A number of my friends – mostly male – have been on my case since I started writing this column to talk about threesomes, so finally, I am. To me, threesomes are incredibly intriguing, for reasons probably very opposite than the ones you are currently thinking of.

Like many girls, I have been approached in the past by that cocky dude at the bar with a sly grin on his face and a bro at his side.

“You’re looking mighty fine tonight, girl, what’s your name? You wanna have fun with me and my buddy here? How about we all go back to my place for a three-way?”

What I did next, in hindsight, seemed kind of rude. But really, it was the only reaction I had the capacity to produce.

I laughed. Not like your little schoolgirl giggle, I let out this huge throw-myhead-back-and-slap-my-knee laugh. I didn’t do it because I thought these guys were pigs, I did it because the whole idea of arranging sex in a way that required a sort of verbal contract was the silliest thing ever.

Normal life isn’t like Jersey Shore or a porno (which are sometimes quite similar). Threesomes rarely “just happen” and as a result they have to be arranged in some way.

How awkward is that?

I imagine the arrangement isn’t the only awkward moment of the evening either, especially since the lady-bits to man-parts ratio will undoubtedly be at odds.

Scenario A: Two girls, one guy – Quite possibly every straight man’s top fantasy, but who does what with whom and when? I’m sure there are people who would know exactly what to do with what and when, but for the average person I imagine there would be some initial confusion.

Scenario B: Two guys, one girl. Same as scenario A, two guys and one girl definitely has the potential to leave a participant puzzled as to what to do with one’s appendages.

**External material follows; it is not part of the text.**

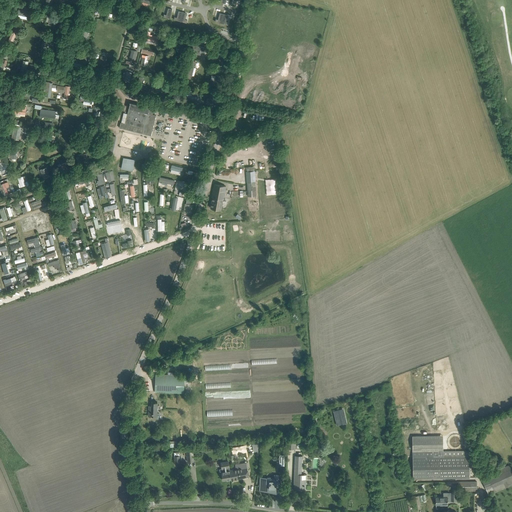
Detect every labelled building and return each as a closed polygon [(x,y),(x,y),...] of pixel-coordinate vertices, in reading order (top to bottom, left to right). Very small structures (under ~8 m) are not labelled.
[(108,8),(107,10),(111,11),(111,12),(114,13),(113,15),(117,16),(120,17),(121,12),(118,11),(119,6),(115,5),(109,3),(108,8)] [(50,16),(49,22),(48,25),(55,26),(56,24),(57,18),(50,16)] [(16,33),(12,31),(7,41),(12,43),(16,33)] [(48,37),(47,42),(43,40),(42,45),(49,47),(52,38),(48,37)] [(104,67),(106,57),(106,56),(102,55),(101,56),(100,62),(96,61),(95,65),(104,67)] [(149,57),(142,56),(140,65),(146,66),(149,57)] [(1,58),(0,61),(0,64),(4,66),(3,69),(10,71),(11,68),(6,66),(7,59),(1,58)] [(190,79),(191,78),(191,75),(195,76),(196,70),(195,68),(194,68),(196,61),(186,59),(182,76),(190,78),(190,79)] [(21,71),(21,72),(25,73),(29,74),(30,74),(31,70),(30,70),(27,69),(28,64),(23,63),(22,68),(21,71)] [(179,72),(180,67),(173,65),(171,72),(177,73),(178,72),(179,72)] [(207,78),(206,84),(219,88),(219,87),(220,84),(222,76),(216,74),(214,80),(207,78)] [(138,83),(137,88),(142,89),(142,88),(144,89),(145,85),(141,84),(143,77),(140,76),(138,83)] [(22,86),(21,92),(26,92),(26,95),(26,96),(30,97),(31,88),(35,89),(36,82),(32,82),(32,84),(23,83),(22,86)] [(42,82),(42,89),(46,90),(45,96),(50,97),(51,91),(52,85),(52,84),(42,82)] [(81,92),(80,95),(85,96),(84,101),(84,104),(92,105),(94,94),(90,93),(86,92),(81,92)] [(187,94),(186,99),(191,100),(190,102),(197,104),(200,105),(201,98),(198,97),(187,94)] [(218,97),(215,96),(210,95),(208,104),(210,104),(209,106),(215,108),(218,97)] [(121,122),(119,128),(124,129),(142,133),(146,134),(151,135),(156,115),(152,114),(153,110),(154,108),(150,107),(130,102),(130,106),(125,123),(121,122)] [(25,114),(26,109),(26,106),(16,105),(15,113),(25,114)] [(55,118),(55,113),(56,111),(41,109),(40,116),(55,118)] [(99,111),(98,116),(101,116),(104,117),(103,119),(108,120),(108,118),(110,118),(111,113),(102,112),(99,111)] [(23,130),(21,130),(21,127),(12,125),(11,134),(12,134),(11,139),(19,140),(20,136),(22,136),(23,130)] [(106,134),(104,142),(114,144),(116,136),(115,136),(113,135),(106,134)] [(41,140),(41,142),(53,144),(54,137),(52,137),(42,136),(41,140)] [(16,158),(17,151),(16,151),(17,147),(10,145),(9,150),(9,154),(8,157),(16,158)] [(86,153),(79,156),(76,157),(78,163),(81,162),(82,164),(89,162),(86,153)] [(133,170),(134,162),(135,160),(123,157),(121,168),(133,170)] [(9,173),(7,168),(10,167),(7,159),(0,162),(0,167),(0,168),(3,175),(9,173)] [(63,169),(65,172),(70,170),(67,162),(61,164),(62,165),(58,167),(60,171),(63,169)] [(246,167),(248,196),(256,196),(254,166),(246,167)] [(43,178),(50,176),(46,167),(40,169),(43,178)] [(147,173),(145,173),(145,179),(147,179),(147,183),(154,183),(154,170),(147,170),(147,173)] [(26,175),(23,176),(18,178),(20,184),(19,185),(19,187),(26,185),(24,181),(27,180),(26,175)] [(8,183),(5,184),(4,183),(1,184),(0,182),(0,187),(0,188),(2,187),(4,194),(8,193),(6,188),(9,187),(8,183)] [(221,210),(225,186),(214,184),(212,197),(213,197),(211,208),(221,210)] [(184,393),(185,375),(156,374),(155,392),(184,393)] [(157,413),(157,402),(151,402),(151,405),(149,405),(148,416),(154,416),(154,418),(159,418),(159,413),(157,413)] [(320,425),(316,429),(324,438),(328,434),(320,425)] [(412,436),(413,451),(443,451),(443,435),(412,436)] [(413,451),(413,478),(470,478),(469,456),(468,456),(468,450),(443,451),(413,451)] [(302,456),(295,455),(294,485),(295,485),(295,489),(306,490),(306,484),(306,479),(301,479),(301,474),(302,474),(302,456)] [(230,470),(228,460),(221,462),(222,468),(222,470),(220,471),(221,475),(222,475),(223,476),(222,476),(223,480),(231,479),(230,470)] [(249,476),(248,471),(246,462),(235,464),(236,469),(230,470),(231,479),(249,476)] [(481,477),(489,495),(511,485),(511,486),(511,471),(509,465),(481,477)] [(266,481),(266,478),(261,477),(260,490),(275,491),(275,488),(280,488),(281,481),(279,481),(279,474),(274,474),(274,481),(266,481)] [(477,490),(477,481),(458,482),(459,491),(477,490)] [(445,497),(436,496),(436,499),(436,504),(443,504),(443,505),(447,505),(447,500),(451,500),(451,497),(451,493),(445,493),(445,497)]
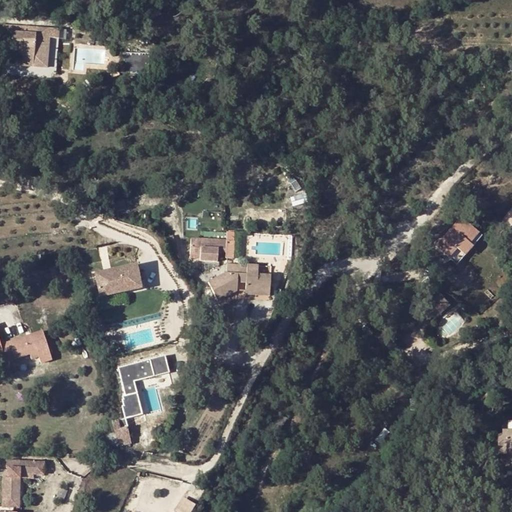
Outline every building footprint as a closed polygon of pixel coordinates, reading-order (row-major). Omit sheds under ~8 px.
[(17,57),(17,62),(34,63),(34,57),(48,57),(50,29),(36,28),(36,34),(13,32),(13,26),(0,25),(0,42),(11,43),(10,57),(17,57)] [(36,34),(36,28),(13,26),(13,32),(36,34)] [(115,50),(114,68),(140,70),(141,51),(115,50)] [(59,113),(73,98),(64,90),(50,104),(59,113)] [(476,229),(461,216),(451,227),(454,229),(455,227),(468,238),(476,229)] [(511,224),(511,221),(506,217),(500,224),(507,230),(511,224)] [(201,261),(218,262),(218,244),(201,244),(202,240),(192,240),(191,255),(201,255),(201,259),(201,261)] [(144,287),(139,264),(98,272),(102,295),(144,287)] [(245,287),(269,288),(270,276),(257,275),(258,266),(227,265),(227,273),(208,282),(218,301),(235,293),(236,275),(246,276),(245,287)] [(269,288),(245,287),(245,295),(269,296),(269,288)] [(429,314),(446,300),(440,293),(424,308),(429,314)] [(446,300),(429,314),(432,317),(449,303),(446,300)] [(0,347),(2,354),(6,364),(29,356),(31,361),(38,359),(40,365),(51,362),(42,333),(0,347)] [(125,420),(141,416),(132,382),(169,372),(164,355),(117,368),(124,396),(119,397),(125,420)] [(415,374),(419,383),(423,391),(430,388),(422,369),(415,373),(415,374)] [(415,374),(408,377),(411,381),(415,385),(419,383),(415,374)] [(285,418),(279,414),(271,428),(278,432),(285,418)] [(112,422),(115,434),(119,448),(131,445),(127,428),(120,430),(118,421),(112,422)] [(511,421),(502,422),(502,435),(497,435),(498,454),(511,453),(511,421)] [(106,451),(119,448),(115,434),(103,437),(106,451)] [(20,473),(34,473),(43,474),(43,463),(20,462),(19,468),(8,468),(8,478),(3,478),(3,507),(19,507),(20,479),(20,473)] [(175,509),(179,511),(192,511),(197,504),(183,496),(175,509)]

What’s gay, and what’s okay? (Not to imply that being gay is not okay, this is all in good fun here, folks.)

How do you solve this problem? Well, I’m not sure you can, but setting up some ground rules is probably a step in the right direction. Everyone has to be clear on what the other is comfortable with before this endeavour begins, or else it won’t be the good old-fashioned erotic evening you had hoped for.

I guess in the end you should do whatever tickles your fancy, floats your boat, and blows your skirt up. Just be safe about it.